**Required work**
I need the lines below from the one with "Question Set 2" down to the one with "readers. If you" reproduced exactly, both ends included, and nothing else.

Stored data entries
━━━

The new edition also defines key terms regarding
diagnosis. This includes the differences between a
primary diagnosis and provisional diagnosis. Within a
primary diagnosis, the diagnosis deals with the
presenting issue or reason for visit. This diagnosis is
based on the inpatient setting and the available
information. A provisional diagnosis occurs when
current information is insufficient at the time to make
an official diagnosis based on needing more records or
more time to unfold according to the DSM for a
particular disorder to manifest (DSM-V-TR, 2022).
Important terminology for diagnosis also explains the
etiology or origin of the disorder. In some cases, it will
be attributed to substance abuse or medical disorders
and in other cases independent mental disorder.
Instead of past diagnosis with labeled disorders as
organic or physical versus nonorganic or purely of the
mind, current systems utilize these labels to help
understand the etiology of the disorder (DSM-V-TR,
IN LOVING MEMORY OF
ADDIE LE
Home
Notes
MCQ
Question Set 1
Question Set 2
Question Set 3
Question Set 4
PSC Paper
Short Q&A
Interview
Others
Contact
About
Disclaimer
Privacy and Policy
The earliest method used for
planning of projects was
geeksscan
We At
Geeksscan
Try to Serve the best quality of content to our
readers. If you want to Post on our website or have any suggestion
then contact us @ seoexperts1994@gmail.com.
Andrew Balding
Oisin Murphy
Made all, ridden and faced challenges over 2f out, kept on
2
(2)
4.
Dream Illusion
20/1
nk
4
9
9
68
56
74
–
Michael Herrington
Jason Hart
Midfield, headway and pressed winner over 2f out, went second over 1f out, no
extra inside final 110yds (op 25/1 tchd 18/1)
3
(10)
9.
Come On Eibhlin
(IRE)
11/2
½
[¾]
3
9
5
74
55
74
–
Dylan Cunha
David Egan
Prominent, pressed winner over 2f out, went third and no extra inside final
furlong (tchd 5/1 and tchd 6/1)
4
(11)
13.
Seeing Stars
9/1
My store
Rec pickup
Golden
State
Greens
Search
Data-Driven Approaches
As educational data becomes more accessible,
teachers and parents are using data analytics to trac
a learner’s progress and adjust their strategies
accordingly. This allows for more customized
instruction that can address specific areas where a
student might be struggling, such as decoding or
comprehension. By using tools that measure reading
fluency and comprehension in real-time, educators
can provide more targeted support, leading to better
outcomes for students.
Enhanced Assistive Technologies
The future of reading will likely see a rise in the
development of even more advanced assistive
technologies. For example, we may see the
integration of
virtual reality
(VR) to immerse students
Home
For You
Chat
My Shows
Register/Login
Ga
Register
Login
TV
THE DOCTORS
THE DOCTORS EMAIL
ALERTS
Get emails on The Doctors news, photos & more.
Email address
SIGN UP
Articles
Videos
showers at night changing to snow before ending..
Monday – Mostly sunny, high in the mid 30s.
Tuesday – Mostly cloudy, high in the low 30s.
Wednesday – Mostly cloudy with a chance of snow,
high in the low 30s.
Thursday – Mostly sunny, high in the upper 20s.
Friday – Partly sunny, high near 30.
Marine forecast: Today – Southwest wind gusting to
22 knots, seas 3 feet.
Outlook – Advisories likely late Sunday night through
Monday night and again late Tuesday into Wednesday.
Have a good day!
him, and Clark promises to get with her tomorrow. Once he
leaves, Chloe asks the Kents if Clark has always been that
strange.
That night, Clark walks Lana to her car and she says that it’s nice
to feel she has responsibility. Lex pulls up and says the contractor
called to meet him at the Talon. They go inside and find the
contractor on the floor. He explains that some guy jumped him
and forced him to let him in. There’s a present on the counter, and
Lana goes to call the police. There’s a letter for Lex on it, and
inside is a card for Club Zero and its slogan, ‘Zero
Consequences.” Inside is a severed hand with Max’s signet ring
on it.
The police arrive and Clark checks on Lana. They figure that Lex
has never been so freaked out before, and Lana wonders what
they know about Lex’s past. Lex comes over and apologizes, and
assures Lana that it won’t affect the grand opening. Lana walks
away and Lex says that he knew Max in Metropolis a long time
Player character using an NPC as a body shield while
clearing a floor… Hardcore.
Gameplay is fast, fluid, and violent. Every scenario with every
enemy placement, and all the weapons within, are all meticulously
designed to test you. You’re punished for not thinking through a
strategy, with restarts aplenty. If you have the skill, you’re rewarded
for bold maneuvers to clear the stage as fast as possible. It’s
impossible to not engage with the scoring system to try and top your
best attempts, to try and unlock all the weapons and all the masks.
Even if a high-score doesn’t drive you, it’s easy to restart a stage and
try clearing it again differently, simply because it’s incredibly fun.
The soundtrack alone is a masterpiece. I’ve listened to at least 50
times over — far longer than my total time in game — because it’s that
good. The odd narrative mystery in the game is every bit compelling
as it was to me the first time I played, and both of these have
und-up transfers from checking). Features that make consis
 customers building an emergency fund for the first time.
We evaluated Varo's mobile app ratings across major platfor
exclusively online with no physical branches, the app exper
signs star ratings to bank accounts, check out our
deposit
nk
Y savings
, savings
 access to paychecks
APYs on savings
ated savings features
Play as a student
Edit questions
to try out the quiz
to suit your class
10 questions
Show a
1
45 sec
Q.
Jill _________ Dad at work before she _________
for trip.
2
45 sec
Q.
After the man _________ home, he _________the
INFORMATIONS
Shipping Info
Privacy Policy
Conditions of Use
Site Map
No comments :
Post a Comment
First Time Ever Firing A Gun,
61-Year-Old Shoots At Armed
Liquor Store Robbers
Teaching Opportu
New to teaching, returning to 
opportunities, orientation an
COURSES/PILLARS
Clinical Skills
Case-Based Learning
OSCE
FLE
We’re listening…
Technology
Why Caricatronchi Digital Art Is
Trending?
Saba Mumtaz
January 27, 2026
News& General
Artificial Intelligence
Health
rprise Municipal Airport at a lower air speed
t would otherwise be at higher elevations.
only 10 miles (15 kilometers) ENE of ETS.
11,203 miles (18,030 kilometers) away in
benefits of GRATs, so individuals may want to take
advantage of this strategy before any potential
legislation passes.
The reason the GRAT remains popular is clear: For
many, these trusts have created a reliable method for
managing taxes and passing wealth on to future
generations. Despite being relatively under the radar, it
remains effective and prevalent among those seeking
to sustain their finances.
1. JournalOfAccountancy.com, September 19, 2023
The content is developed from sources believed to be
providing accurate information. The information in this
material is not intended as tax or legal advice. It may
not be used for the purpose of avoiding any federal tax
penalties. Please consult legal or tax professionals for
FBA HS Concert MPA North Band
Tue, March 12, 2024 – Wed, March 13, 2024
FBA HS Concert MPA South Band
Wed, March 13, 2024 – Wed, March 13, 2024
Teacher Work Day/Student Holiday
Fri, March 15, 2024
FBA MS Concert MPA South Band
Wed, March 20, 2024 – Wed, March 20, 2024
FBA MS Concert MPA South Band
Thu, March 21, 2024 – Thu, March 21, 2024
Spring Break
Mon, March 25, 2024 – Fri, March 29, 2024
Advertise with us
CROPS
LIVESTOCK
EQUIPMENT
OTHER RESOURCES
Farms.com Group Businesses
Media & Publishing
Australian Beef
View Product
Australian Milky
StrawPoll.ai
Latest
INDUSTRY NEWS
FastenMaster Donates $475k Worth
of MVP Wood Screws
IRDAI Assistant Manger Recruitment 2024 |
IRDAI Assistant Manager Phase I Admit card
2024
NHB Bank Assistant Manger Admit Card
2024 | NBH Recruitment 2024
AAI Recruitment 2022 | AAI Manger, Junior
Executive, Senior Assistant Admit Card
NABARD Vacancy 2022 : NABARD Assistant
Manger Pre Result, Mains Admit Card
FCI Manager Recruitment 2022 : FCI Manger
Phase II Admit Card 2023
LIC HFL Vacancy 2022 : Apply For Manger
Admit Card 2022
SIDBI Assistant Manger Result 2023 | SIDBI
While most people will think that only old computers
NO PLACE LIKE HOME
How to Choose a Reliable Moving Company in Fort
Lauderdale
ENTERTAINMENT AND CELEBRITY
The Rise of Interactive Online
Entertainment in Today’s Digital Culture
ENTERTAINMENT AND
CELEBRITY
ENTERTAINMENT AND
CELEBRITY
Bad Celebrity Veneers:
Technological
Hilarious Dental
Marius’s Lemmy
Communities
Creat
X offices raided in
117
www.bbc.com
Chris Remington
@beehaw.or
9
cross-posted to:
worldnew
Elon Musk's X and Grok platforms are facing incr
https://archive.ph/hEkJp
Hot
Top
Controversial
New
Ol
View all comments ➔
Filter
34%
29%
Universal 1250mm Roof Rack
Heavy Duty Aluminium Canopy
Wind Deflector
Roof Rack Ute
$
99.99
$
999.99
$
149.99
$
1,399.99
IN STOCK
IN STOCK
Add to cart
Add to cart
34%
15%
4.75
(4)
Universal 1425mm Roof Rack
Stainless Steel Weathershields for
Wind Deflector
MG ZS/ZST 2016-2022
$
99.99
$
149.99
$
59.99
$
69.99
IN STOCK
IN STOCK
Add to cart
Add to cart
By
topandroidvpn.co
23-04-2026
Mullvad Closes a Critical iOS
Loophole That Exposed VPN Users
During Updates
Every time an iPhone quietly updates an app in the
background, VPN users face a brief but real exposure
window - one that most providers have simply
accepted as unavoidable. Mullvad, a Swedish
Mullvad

━━━

**Response below**
Question Set 2
Question Set 3
Question Set 4
PSC Paper
Short Q&A
Interview
Others
Contact
About
Disclaimer
Privacy and Policy
The earliest method used for
planning of projects was
geeksscan
We At
Geeksscan
Try to Serve the best quality of content to our
readers. If you want to Post on our website or have any suggestion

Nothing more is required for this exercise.